A missile hit her house in Khan Younis and killed her entire family but her.
She lost her parents and all her siblings. After undergoing multiple surgeries,
her aunts and uncles found it difficult to tell her the truth. They kept
telling her that her parents were alive but severely injured. She left the
hospital for her uncle’s house, still without knowing she was the only survivor
in her family.
I befriended
Mira, 6 years old. She was displaced in Deir El Balah and the building she was
in got bombed by a shell. A shrapnel injured her right leg, creating a
wide-open wound. Screaming, she got her wound cleaned out without any
anesthetic. Even so young, and in so much pain, she would still insist on
trying to brighten my mood, whenever she saw me sad.
It was seeing
the wounded mothers who were suffering from both pain and loss that was the
most devastating. It saddened me even more when they forgot about their own
pain and thought only about their wounded or dead children.
Lina, 33, lost
her two daughters in the bombardment of her neighbor’s home and her back was
broken in the attack. Immediately, she underwent an operation. Incapable of
walking or even a little movement, she just kept crying for her two babies.
I don’t think
that Nasra once screamed from the pain of her own burns. Each time she did cry,
she was crying for her injured two-year-old daughter.
Almost all women
in Room 7 were mothers. Samar, 38, lost her youngest son, Sanad, and had her
arm shattered. Amal, 36, had her leg crushed, and was confined to a surgical
bed, leaving her kids, who visited her many times, to fend for themselves.

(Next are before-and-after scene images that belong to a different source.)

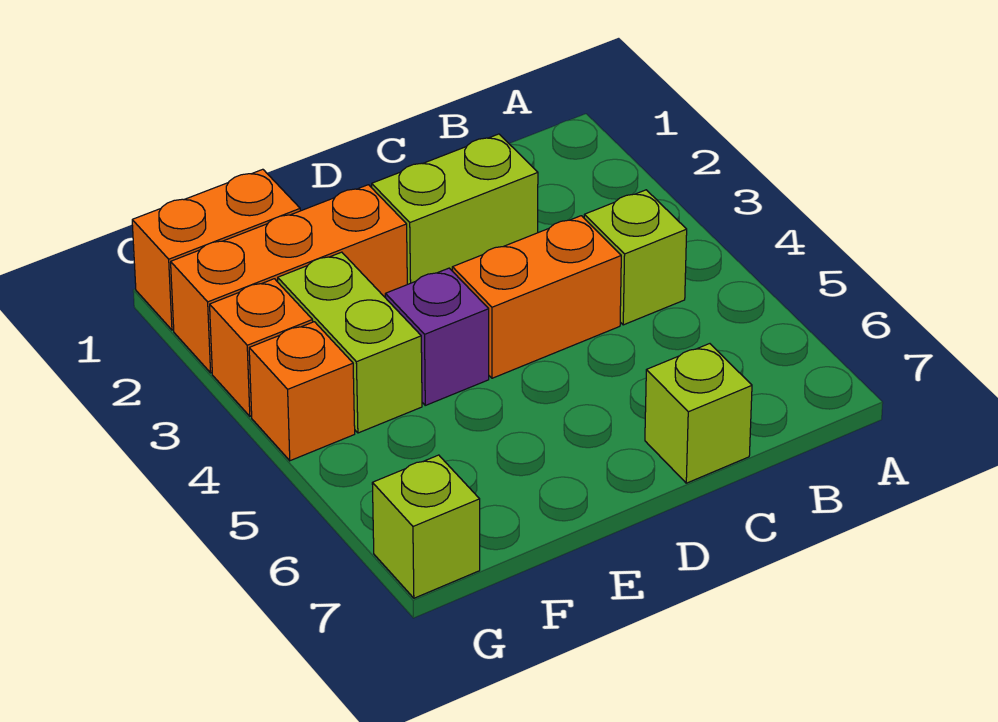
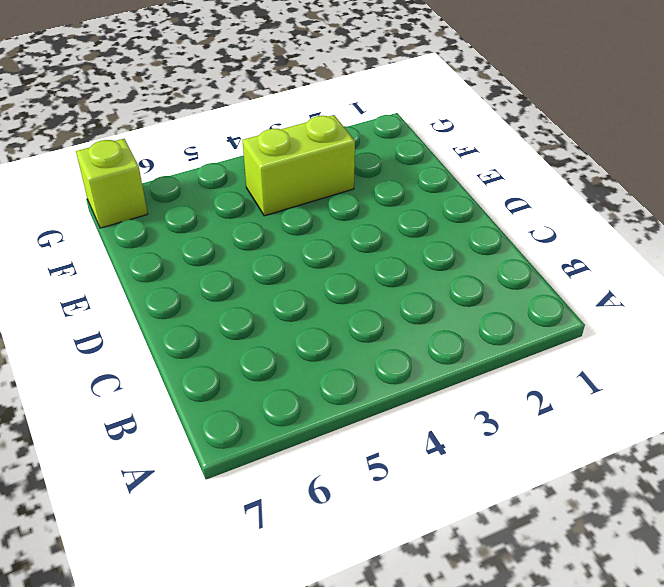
none -> lime 1x1 brick [584,190,687,325]
none -> lime 1x2 brick [372,134,538,284]

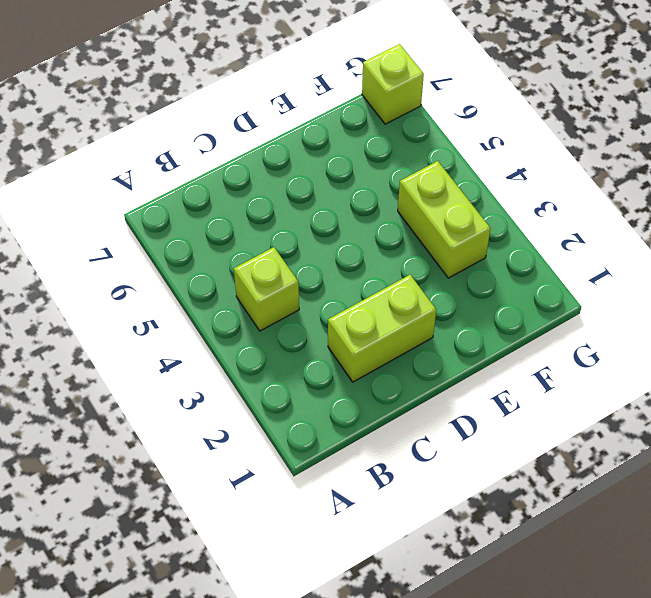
none -> orange 1x2 brick [452,216,621,378]
none -> lime 1x1 brick [645,344,752,483]

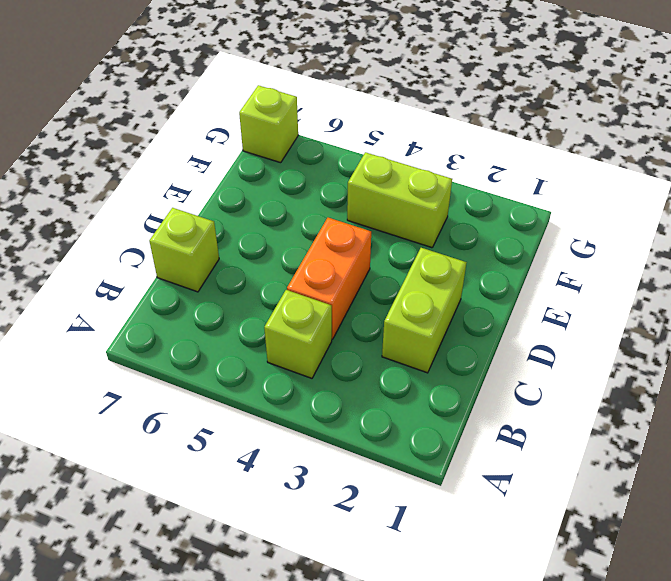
none -> orange 1x3 brick [171,185,407,373]
none -> purple 1x1 brick [385,268,489,405]

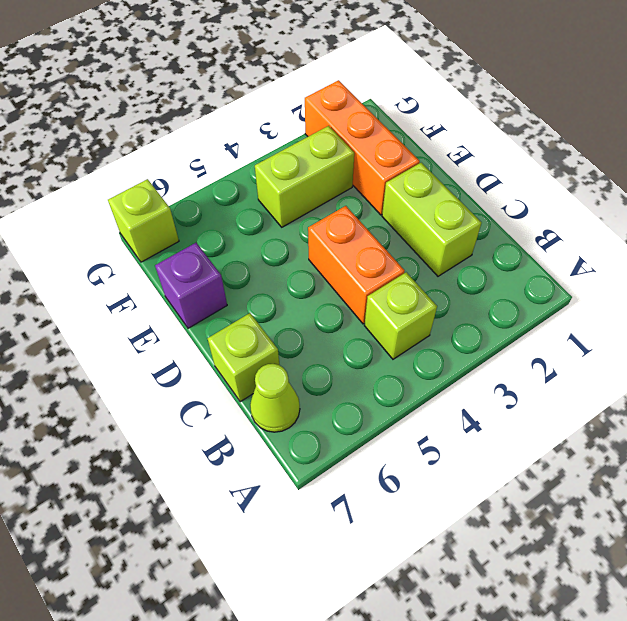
lime 1x1 cone [250,364,300,432] -> none
purple 1x1 brick [155,243,227,328] -> purple 1x1 brick moved to [385,268,489,405]
none -> orange 1x2 brick [132,169,300,330]
none -> orange 1x1 brick [210,279,313,416]

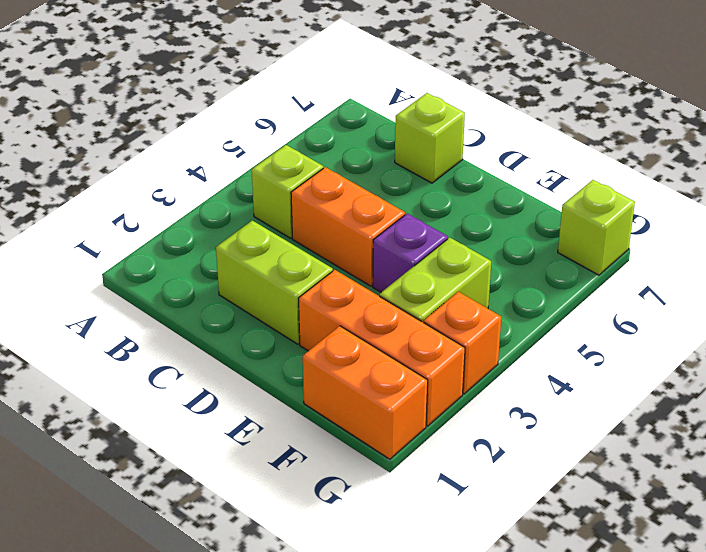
none -> orange 1x1 brick [249,322,355,461]

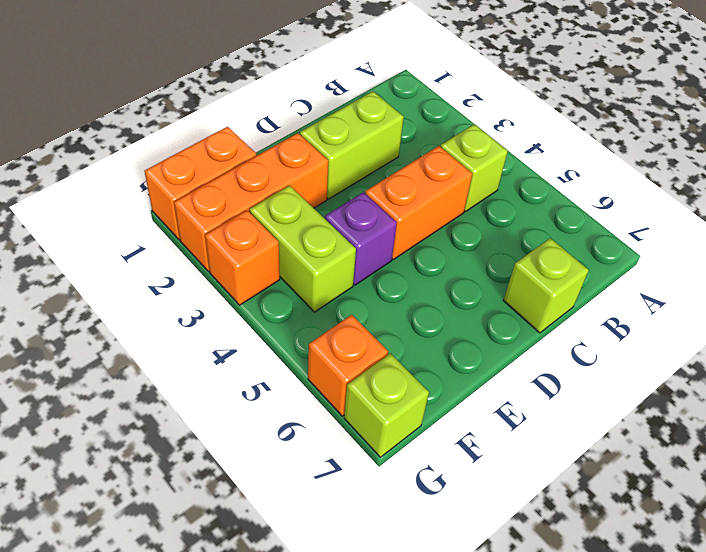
orange 1x1 brick [308,315,388,416] -> orange 1x1 brick moved to [249,322,355,461]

Sabreen, 29, had gaping injuries in both legs, and a newborn baby. Ameer, her
son, was only a month old when she was hurt and he was forced to live his
second and third months in hospitals with his mother.
Almost 70% of
the wounded need more complex surgeries and medical care than could be provided
through the decimated health sector in Gaza and need to travel to receive it.
I, for one, was not able to receive the proper medical treatment I needed, and
I was also not given permission to travel. And there are many more like me,
helplessly waiting her turn to travel. Karima died waiting. All patients are
now waiting for an unknown amount of time since the Rafah crossing was closed
on May 6.
Women and
children in Gaza are suffering the most. My three yellow curtains deprived me
of seeing most of these beautiful women and children. But hearing their
stories, screams, and prayers was my window to the horrors they lived through.